INPUT DATA Block Start

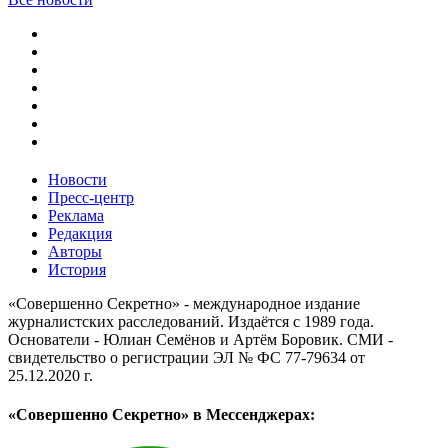
Новости
Пресс-центр
Реклама
Редакция
Авторы
История
«Совершенно Секретно» - международное издание
журналистских расследований. Издаётся с 1989 года.
Основатели - Юлиан Семёнов и Артём Боровик. CМИ -
свидетельство о регистрации ЭЛ № ФС 77-79634 от
25.12.2020 г.
«Совершенно Секретно» в Мессенджерах:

INPUT DATA Block End

## [WORK TO BE COMPLETED]
Reproduce the extracted text from the listing with "Авторы" changed to "Журналисты" and nothing else altered, omitting the pictures.

## [OUTPUT BELOW]
Новости
Пресс-центр
Реклама
Редакция
Журналисты
История
«Совершенно Секретно» - международное издание
журналистских расследований. Издаётся с 1989 года.
Основатели - Юлиан Семёнов и Артём Боровик. CМИ -
свидетельство о регистрации ЭЛ № ФС 77-79634 от
25.12.2020 г.
«Совершенно Секретно» в Мессенджерах:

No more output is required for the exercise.